Metti il Campionissimo, un paese di sportivi, un maestro che ha fatto del racconto dello sport e del pallone la sua vita, trovi qualche amministratore illuminato ed eccola, la magia.
Che si è concerizzata a mezzogiorno di ieri sul Monte Quarin, balcone inarrivabile per bellezza che si affaccia su Cormòns, quando sarà inaugurato il cippo con la scultura dedicata a Fausto Coppi, quel volto in bronzo realizzato dallo scultore Paolo Todeschini di Milano a metà degli anni Cinquanta e che era stato dimenticato e travolto dall’incuria per decenni nella zona del Palasport e del campo sportivo.
Protagonista della rinascita è l’assessore allo sport Massimo Falato, tra i protagonisti di quell’idea di oltre sessant’anni fa fu l’allora giovane difensore della Cormonese calcio, che poi la sua impronta a suo modo l’ha lasciato nello sport, Bruno Pizzul.
«È stata un’emozione unica – racconta l’83enne “The Voice” – perché per me è come fare un salto indietro nel tempo in quella che fu una delle età dell’oro dello sport italiano, anzi forse l’età dell’oro per eccellenza».
Torniamo indietro proprio grazie al “nostro” Bruno. «Coppi, la rivalità con Bartali catalizzarono l’attenzione della gente nel dopoguerra. I due campioni e gli altri eroi del ciclismo, o del calcio, o coloro che vinsero medaglie d’oro alle Olimpiadi riabilitarono agli occhi del mondo un’immagine dell’Italia uscita malconcia dalla guerra. Cormòns si divise, come tutti i paesi, in “coppiani” e “bartaliani”. Covo dei tifosi di ciclismo fu il bar di Marino Bigot, un uomo di sport, fondatore di quella sezione di arbitri di calcio che produrrà poi due fischietti di grido come Toselli e Barbaresco. Bigot era “malato” di ciclismo, fuori dal suo locale al termine delle tappe del Giro, del Tour e delle grandi corse appendeva un cartellone con i risultati. In epoca solo radiofonica ci si riuniva tutti lì a discutere, fantasticare. Immancabili erano poi le trasferte che Bigot organizzava sulle dolomiti ad ammirare da vicino i campioni».

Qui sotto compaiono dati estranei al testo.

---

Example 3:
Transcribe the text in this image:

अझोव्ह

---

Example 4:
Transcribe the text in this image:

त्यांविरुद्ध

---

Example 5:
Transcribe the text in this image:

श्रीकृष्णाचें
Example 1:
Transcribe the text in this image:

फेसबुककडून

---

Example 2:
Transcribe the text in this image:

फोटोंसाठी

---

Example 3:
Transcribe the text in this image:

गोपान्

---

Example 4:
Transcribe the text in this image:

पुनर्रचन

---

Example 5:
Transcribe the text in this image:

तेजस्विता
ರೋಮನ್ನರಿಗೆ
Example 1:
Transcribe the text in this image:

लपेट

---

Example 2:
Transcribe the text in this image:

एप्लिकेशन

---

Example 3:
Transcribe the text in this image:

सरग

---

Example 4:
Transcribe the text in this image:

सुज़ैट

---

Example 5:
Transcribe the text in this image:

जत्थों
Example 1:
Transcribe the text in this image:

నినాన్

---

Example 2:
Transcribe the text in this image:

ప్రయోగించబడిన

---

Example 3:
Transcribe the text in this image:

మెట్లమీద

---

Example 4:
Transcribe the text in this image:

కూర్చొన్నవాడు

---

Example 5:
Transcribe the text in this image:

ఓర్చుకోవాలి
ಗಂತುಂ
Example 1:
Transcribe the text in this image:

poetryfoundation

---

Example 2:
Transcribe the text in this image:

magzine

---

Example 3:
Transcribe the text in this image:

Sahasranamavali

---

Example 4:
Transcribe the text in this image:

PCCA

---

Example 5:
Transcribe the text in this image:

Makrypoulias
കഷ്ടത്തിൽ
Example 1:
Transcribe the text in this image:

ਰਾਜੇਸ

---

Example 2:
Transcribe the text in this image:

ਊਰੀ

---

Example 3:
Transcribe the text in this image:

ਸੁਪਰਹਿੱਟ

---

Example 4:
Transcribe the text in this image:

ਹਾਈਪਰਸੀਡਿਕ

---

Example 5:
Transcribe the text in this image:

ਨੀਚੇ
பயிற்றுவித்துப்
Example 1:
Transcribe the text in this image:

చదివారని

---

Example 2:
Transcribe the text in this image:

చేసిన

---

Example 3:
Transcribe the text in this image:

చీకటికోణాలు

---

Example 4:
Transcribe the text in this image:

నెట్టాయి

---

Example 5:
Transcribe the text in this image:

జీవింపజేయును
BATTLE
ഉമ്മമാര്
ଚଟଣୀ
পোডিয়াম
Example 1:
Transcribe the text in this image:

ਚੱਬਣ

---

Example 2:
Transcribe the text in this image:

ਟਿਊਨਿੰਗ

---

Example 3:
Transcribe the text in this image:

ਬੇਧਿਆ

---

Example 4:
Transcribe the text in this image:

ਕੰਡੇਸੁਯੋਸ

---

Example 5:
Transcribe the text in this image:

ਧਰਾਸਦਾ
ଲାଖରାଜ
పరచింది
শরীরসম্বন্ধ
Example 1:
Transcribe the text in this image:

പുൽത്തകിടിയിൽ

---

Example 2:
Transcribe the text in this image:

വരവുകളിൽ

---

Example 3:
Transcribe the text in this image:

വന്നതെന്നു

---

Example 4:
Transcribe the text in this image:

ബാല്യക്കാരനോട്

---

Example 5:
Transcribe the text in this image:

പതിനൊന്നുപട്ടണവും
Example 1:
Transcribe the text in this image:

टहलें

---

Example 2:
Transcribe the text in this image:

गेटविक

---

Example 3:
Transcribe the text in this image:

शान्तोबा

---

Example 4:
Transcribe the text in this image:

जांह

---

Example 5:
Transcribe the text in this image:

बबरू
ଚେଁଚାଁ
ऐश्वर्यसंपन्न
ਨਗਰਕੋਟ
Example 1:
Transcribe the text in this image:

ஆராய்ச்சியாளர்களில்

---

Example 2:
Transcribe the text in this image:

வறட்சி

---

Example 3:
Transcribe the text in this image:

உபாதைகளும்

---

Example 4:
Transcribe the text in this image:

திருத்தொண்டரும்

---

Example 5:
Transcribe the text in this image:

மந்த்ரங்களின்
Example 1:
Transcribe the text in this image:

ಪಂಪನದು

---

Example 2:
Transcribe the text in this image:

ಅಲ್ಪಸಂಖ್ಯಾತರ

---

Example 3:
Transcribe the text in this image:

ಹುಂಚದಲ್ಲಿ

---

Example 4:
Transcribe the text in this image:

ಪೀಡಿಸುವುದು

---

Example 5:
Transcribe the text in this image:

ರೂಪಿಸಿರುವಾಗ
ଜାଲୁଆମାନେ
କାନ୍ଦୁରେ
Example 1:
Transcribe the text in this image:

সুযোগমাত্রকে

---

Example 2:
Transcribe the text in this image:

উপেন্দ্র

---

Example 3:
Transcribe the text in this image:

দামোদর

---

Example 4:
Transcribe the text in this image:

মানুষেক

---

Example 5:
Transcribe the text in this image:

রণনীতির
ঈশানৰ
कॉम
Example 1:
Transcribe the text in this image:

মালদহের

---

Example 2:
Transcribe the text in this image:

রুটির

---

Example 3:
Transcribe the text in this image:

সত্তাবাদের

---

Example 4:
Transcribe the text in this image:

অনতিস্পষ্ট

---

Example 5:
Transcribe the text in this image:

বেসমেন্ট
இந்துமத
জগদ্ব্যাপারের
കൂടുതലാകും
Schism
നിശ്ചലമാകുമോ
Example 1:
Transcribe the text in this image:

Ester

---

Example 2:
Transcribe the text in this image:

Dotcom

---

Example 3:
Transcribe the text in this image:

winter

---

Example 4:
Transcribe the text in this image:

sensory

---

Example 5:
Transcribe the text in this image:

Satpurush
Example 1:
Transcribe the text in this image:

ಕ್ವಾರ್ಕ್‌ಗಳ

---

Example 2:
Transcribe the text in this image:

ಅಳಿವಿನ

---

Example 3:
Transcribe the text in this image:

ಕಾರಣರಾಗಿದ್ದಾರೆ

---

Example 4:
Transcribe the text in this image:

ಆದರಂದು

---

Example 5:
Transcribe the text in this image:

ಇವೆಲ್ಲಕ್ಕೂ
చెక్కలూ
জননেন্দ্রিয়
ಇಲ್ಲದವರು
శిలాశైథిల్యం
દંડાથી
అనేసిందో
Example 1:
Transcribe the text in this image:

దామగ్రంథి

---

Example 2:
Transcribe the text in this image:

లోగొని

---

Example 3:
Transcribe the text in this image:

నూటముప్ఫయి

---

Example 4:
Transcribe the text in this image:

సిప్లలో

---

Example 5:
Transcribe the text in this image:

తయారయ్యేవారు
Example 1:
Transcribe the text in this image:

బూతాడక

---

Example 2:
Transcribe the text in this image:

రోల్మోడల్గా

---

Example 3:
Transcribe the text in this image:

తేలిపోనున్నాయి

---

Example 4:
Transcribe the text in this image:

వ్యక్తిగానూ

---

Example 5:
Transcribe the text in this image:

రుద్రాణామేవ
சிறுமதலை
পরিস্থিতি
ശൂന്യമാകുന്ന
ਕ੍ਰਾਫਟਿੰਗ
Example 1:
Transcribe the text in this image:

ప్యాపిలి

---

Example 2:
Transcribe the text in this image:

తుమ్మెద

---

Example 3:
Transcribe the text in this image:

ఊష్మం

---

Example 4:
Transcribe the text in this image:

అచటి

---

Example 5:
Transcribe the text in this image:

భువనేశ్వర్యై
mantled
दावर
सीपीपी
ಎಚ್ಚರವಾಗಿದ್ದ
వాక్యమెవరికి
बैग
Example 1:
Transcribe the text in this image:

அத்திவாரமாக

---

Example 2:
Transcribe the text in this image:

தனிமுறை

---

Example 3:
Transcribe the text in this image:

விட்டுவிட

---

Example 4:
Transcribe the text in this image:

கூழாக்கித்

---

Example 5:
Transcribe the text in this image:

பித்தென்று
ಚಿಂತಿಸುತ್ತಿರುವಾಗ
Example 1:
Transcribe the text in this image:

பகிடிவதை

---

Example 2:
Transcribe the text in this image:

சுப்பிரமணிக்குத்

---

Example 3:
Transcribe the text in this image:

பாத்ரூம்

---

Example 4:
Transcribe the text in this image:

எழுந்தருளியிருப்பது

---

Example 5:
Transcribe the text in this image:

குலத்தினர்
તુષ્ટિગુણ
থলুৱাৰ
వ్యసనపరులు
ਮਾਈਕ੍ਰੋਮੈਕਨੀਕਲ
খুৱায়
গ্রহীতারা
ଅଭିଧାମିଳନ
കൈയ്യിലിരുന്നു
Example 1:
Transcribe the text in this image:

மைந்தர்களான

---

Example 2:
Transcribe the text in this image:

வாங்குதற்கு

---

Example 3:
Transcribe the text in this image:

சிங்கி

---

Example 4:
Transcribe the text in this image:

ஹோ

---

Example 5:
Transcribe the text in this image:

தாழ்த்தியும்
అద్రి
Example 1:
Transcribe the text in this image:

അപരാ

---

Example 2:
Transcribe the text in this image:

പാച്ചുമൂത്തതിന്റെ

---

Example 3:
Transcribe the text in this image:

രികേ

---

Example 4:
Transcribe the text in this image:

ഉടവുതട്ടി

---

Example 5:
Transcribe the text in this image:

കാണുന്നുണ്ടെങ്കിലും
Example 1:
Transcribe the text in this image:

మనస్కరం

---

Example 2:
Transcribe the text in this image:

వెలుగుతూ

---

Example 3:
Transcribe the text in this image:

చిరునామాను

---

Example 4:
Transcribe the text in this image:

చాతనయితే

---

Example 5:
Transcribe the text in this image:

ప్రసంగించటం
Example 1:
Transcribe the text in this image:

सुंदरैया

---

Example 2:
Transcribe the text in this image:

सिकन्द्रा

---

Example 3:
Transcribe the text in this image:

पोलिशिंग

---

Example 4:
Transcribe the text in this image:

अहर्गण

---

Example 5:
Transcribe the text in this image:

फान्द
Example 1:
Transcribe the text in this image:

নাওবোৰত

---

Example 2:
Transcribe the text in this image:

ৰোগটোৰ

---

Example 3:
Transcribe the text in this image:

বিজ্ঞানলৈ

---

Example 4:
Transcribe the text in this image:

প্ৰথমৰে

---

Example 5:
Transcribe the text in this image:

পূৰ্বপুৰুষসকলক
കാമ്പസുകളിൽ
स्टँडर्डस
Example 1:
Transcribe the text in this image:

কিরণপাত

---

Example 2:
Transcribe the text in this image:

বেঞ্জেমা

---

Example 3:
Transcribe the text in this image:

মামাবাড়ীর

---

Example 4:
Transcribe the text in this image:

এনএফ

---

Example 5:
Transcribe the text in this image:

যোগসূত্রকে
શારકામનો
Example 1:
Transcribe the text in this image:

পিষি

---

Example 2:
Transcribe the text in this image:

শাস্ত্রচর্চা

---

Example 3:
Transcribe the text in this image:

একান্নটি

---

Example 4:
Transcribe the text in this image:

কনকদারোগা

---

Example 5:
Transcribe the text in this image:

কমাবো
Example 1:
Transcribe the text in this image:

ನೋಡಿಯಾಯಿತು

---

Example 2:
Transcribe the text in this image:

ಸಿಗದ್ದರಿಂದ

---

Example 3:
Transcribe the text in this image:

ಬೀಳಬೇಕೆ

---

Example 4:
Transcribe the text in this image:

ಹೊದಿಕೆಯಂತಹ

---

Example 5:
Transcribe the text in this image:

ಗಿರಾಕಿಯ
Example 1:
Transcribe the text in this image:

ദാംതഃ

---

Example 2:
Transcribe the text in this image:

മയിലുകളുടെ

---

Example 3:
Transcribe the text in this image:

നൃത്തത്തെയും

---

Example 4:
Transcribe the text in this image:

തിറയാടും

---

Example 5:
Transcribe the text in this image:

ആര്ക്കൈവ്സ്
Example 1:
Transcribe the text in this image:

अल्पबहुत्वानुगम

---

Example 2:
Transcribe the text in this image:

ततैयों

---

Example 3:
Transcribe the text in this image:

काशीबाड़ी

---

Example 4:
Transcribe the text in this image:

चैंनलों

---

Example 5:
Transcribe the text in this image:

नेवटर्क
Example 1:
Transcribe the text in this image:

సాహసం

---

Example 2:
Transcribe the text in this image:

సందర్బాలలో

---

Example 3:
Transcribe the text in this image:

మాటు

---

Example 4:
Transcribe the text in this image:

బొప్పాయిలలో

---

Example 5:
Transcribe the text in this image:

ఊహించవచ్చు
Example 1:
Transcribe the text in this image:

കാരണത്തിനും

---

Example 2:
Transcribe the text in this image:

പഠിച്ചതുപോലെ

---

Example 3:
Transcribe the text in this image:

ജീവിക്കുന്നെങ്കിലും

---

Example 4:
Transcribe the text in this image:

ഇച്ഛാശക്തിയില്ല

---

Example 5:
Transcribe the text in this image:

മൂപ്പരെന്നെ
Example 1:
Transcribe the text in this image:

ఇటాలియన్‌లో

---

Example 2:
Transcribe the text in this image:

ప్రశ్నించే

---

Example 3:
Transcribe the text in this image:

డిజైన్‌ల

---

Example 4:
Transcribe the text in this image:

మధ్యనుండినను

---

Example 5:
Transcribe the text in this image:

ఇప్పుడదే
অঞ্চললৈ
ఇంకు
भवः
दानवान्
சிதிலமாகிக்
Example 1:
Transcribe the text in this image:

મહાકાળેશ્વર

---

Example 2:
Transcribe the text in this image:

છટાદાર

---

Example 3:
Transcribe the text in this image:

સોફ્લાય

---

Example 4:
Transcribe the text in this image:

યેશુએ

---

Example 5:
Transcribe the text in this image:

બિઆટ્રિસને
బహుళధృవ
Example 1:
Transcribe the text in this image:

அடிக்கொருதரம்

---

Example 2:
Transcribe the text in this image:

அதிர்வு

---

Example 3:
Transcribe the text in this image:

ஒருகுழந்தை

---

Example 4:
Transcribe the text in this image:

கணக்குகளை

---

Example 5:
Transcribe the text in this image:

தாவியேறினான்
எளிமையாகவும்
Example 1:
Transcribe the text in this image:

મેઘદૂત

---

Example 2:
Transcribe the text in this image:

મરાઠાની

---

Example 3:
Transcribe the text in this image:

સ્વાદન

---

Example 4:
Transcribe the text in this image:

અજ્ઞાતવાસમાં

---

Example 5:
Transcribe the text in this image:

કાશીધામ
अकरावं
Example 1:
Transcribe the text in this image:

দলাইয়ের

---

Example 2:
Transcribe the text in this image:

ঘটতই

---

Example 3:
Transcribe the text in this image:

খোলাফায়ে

Lo stesso Bigot avviò una sottoscrizione per realizzare un monumento in onore del Campionissimo. «Era il 1956, lo ricordo benissimo perché giocavo nella Cormonese, l’anno dopo sarei passato al Catania. Partecipai con entusiasmo alla sottoscrizione con mille lire, una bella cifra, parte di un premio partita che avevo ricevuto dopo un bel risultato in quarta serie». L’opera fu commissionata all’artista milanese Todeschini. Non uno qualsiasi. «È quello che realizzò anche il busto di Nereo Rocco a Milanello – ricorda Pizzul – Bigot fece le cose in grande perché grande era Coppi».
Un campione assoluto, inimitabile sulle strade e in pista ma le cui vicende oltre alle vittorie, si pensi alla morte del fratello Serse, ai vari infortuni, la Dama Bianca o la morte improvvisa a 40 anni, diventarono questioni di stato capaci anche di dividere.
«E chi non era tifoso di Coppi? Chi non ha sognato per le sue imprese? La sua grandezza era irraggiungibile, eppure io tra i due preferivo Bartali anche se tifavo per lo svizzero Ferdi Kubler di cui poi divenni anche buon amico. Strano no? Eppure il campione del mondo a Varese, dopo aver vinto pochi mesi prima il Tour, era il mio preferito». Ma Coppi è sempre Coppi. «Ed è stato bellissimo aver recuperato quella scultura e averla piazzata in un luogo strategico come il Monte Quarin, immancabile meta dei cicloturisti che sempre di più si vedono da queste parti attirati dai tanti strappi simili alle cotes delle Ardenne». Oggi a mezzogiorno sul Quarin è come se accanto al Campionissimo riapparissero Marino Bigot e quei ragazzi innamorati del ciclismo che non ci sono più e parteciparono alla sottoscrizione col farmacista, il prete, il maresciallo dei carabinieri, insomma il cardine di quel “covo” di coppiani e di innamorati dello sport che era spuntato in via Matteotti a Cormòns in quei meravigliosi anni Cinquanta.